A Colorado judge just granted 62,000 former immigrant detainees the right to sue GEO Group over forced labor, enrichment


Oh, the karma. Just days after Attorney General Jeff Sessions rescinded an Obama administration order barring the use of private prisons, U.S. District Court of Colorado Judge John Kane granted class certification to a lawsuit that will affect about 62,000 immigrants detained at GEO Group’s private prison in Aurora, CO, over the past decade. That prison is contracted by the U.S. Immigration and Customs Enforcement, or ICE, and plaintiffs say they were forced into labor or threatened with solitary confinement, among other allegations reported by ABC’s Channel 7 in Denver.

In the Feb. 27 ruling, which responds to a $5 million lawsuit by nine former detainees held at the prison while awaiting immigration proceedings, Judge Kane found reasonable cause to move the lawsuit forward and open it up to class status. Kane said there was sufficient evidence to suspect GEO—one of the country’s largest private prison corporations and a large donor to the presidential campaign of Donald Trump—had violated the Trafficking Victims Protection Act’s forced labor provision and unjustly enriched itself from immigrants’ work at the prison.

According to Kane:

Representatives take issue with two aspects of GEO’s operation of the Aurora Detention Facility. First, they allege that, in carrying out its Housing Unit Sanitation Policy, GEO violated the Trafficking Victims Protection Act [TVPA] by requiring detainees to clean the private and common areas of the Facility without any compensation and under the threat of solitary confinement and other punishments. Second, they claim that GEO was unjustly enriched by paying detainees who participated in its Voluntary Work Program (VWP) only $1 per day.
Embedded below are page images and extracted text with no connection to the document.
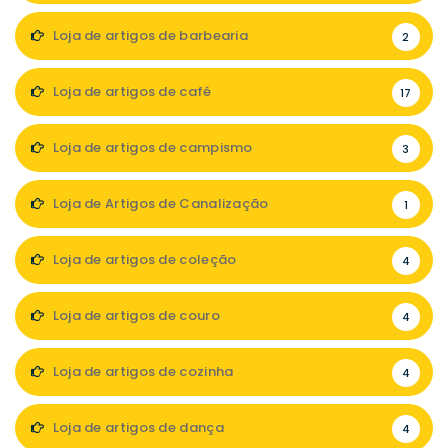
Loja de artigos de barbearia
2
Loja de artigos de café
17
Loja de artigos de campismo
3
Loja de Artigos de Canalização
1
Loja de artigos de coleção
4
Loja de artigos de couro
4
Loja de artigos de cozinha
4
Loja de artigos de dança
4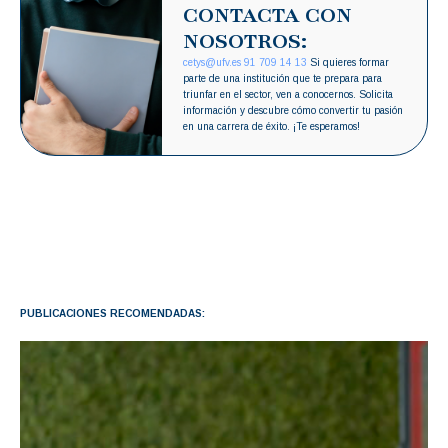
CONTACTA CON
NOSOTROS:
cetys@ufv.es
91 709 14 13
Si quieres formar
parte de una institución que te prepara para
triunfar en el sector, ven a conocernos. Solicita
información y descubre cómo convertir tu pasión
en una carrera de éxito. ¡Te esperamos!
PUBLICACIONES RECOMENDADAS: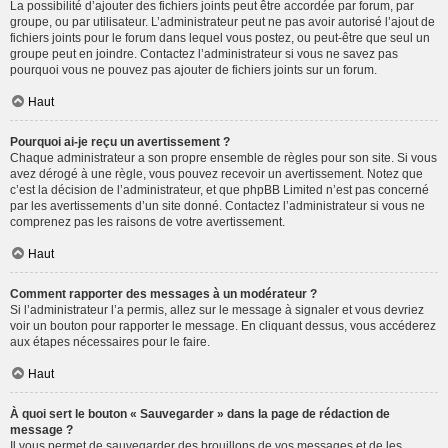
La possibilité d’ajouter des fichiers joints peut être accordée par forum, par
groupe, ou par utilisateur. L’administrateur peut ne pas avoir autorisé l’ajout de
fichiers joints pour le forum dans lequel vous postez, ou peut-être que seul un
groupe peut en joindre. Contactez l’administrateur si vous ne savez pas
pourquoi vous ne pouvez pas ajouter de fichiers joints sur un forum.
Haut
Pourquoi ai-je reçu un avertissement ?
Chaque administrateur a son propre ensemble de règles pour son site. Si vous
avez dérogé à une règle, vous pouvez recevoir un avertissement. Notez que
c’est la décision de l’administrateur, et que phpBB Limited n’est pas concerné
par les avertissements d’un site donné. Contactez l’administrateur si vous ne
comprenez pas les raisons de votre avertissement.
Haut
Comment rapporter des messages à un modérateur ?
Si l’administrateur l’a permis, allez sur le message à signaler et vous devriez
voir un bouton pour rapporter le message. En cliquant dessus, vous accéderez
aux étapes nécessaires pour le faire.
Haut
À quoi sert le bouton « Sauvegarder » dans la page de rédaction de
message ?
Il vous permet de sauvegarder des brouillons de vos messages et de les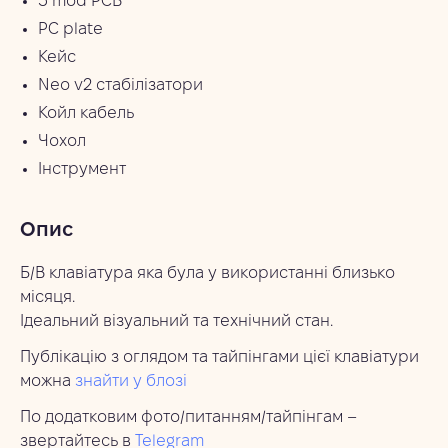
3 mod PCB
PC plate
Кейс
Neo v2 стабілізатори
Койл кабель
Чохол
Інструмент
Опис
Б/В клавіатура яка була у використанні близько
місяця.
Ідеальний візуальний та технічний стан.
Публікацію з оглядом та тайпінгами цієї клавіатури
можна
знайти у блозі
По додатковим фото/питанням/тайпінгам –
звертайтесь в
Telegram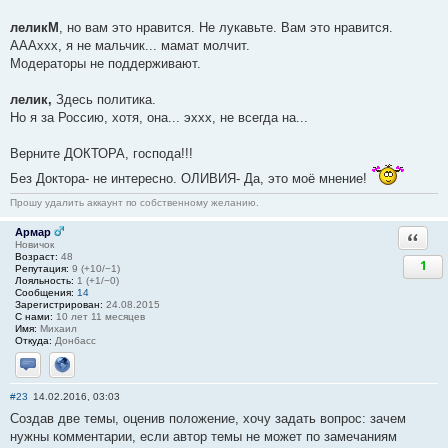
леликМ
, но вам это нравится. Не лукавьте. Вам это нравится.
АААххх, я не мальчик... мамат молчит.
Модераторы не поддерживают.
лелик,
Здесь политика.
Но я за Россию, хотя, она... эххх, не всегда на...
Верните ДОКТОРА, господа!!!
Без Доктора- не интересно. ОЛИВИЯ- Да, это моё мнение!
Прошу удалить аккаунт по собственному желанию.
Армар
Ответи
Новичок
Возраст:
48
1
Репутация:
9 (+10/−1)
Лояльность:
1 (+1/−0)
Сообщения:
14
Зарегистрирован:
24.08.2015
С нами:
10 лет 11 месяцев
Имя:
Михаил
Откуда:
Донбасс
Отправить личное сообщение
Сайт
#23
14.02.2016, 03:03
Создав две темы, оценив положение, хочу задать вопрос: зачем
нужны комментарии, если автор темы не может по замечаниям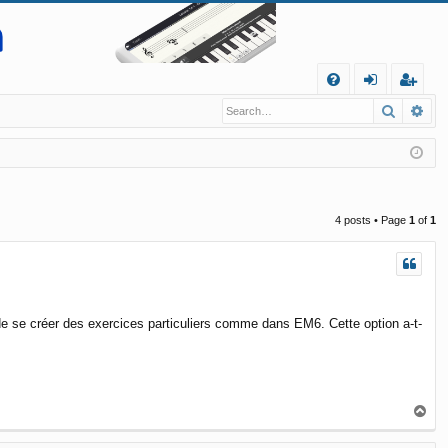
Q
Search
Ad
FA
og
eg
Q
in
ist
er
4 posts • Page
1
of
1
de se créer des exercices particuliers comme dans EM6. Cette option a-t-
T
o
p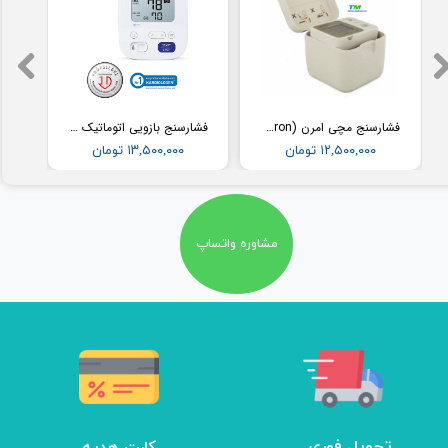
فشارسنج مچی امرن (Omron) مدل RS2
فشارسنج بازویی اتوماتیک با کاف پهن امرن (OMRON) مدل M3
۱۲,۵۰۰,۰۰۰ تومان
۱۳,۵۰۰,۰۰۰ تومان
مشاوره واتساپ
تحویل فوری
کارت هدیه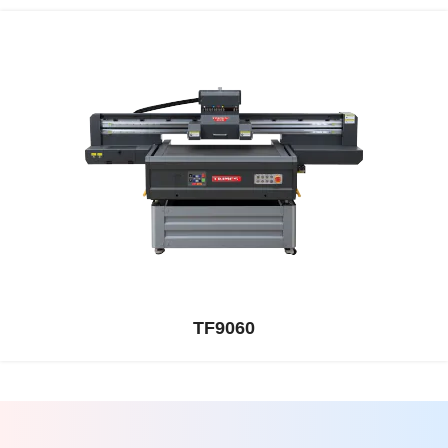
TF9060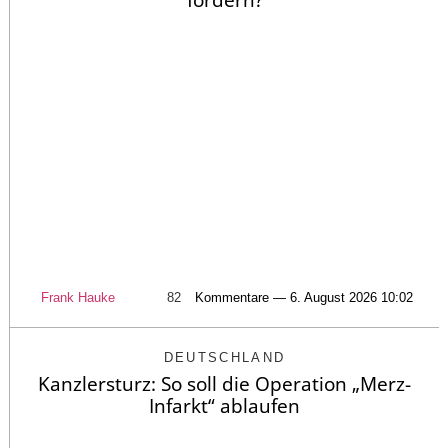
fordern?
Frank Hauke
82
Kommentare — 6. August 2026 10:02
DEUTSCHLAND
Kanzlersturz: So soll die Operation „Merz-
Infarkt“ ablaufen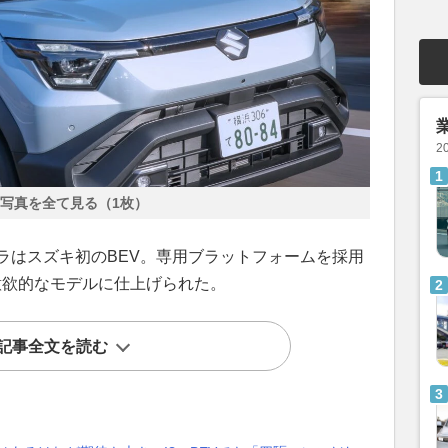
2
写真を全て見る（1枚）
ラはスズキ初のBEV。専用ブラットフォームを採用
意欲的なモデルに仕上げられた。
記事全文を読む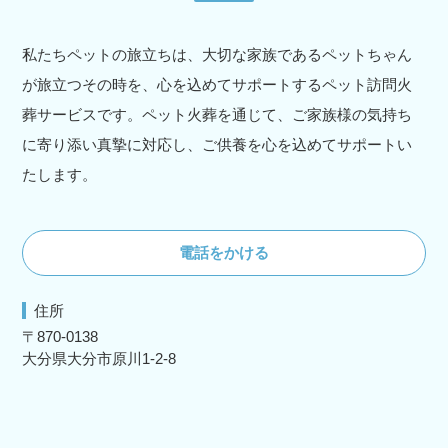
私たちペットの旅立ちは、大切な家族であるペットちゃん
が旅立つその時を、心を込めてサポートするペット訪問火
葬サービスです。ペット火葬を通じて、ご家族様の気持ち
に寄り添い真摯に対応し、ご供養を心を込めてサポートい
たします。
電話をかける
住所
〒870-0138
大分県大分市原川1-2-8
That means that according to the judge, GEO could have exposed potentially tens of thousands of immigrants to forced labor conditions in order to enrich the corporation. The TVPA’s forced labor provision states that it is unlawful for anyone to:

Knowingly provide or obtain the labor or services of a person … by means of force, threats of force, physical restraint, or threats, of physical restraint to that person or another person; by means of serious harm or threats of serious harm to that person or another person; by means of the abuse or threatened abuse of law or legal process; or by means of any scheme, plan, or pattern intended to cause the person to believe that, if that person did not perform such labor or services, that person or another person would suffer serious harm or physical restraint.

GEO Group Vice President for Corporate Relations Pablo Paez denied the allegations, Channel 7 reported.

“These immigrants came here to work to make a better life for themselves and their families,” Brandt Milstein, an attorney representing the plaintiffs, told the Los Angeles Times. “Then, when they’re caught doing so and detained, they’re told it was unlawful to work in this country. Then they’re forced to work for nothing in order to pad the profits of a private prison company.”

According to The Washington Post:

The class-action ruling by Kane, a senior judge in the U.S. District Court in Colorado, came at a critical time, [Towards Justice Executive Director Nina] DiSalvo said, noting President Trump’s pledge to deport 2 million to 3 million undocumented immigrants. Advocates say private prison companies that have government contracts stand to benefit significantly from the president’s hard-line policy of detaining and deporting a massive number of immigrants.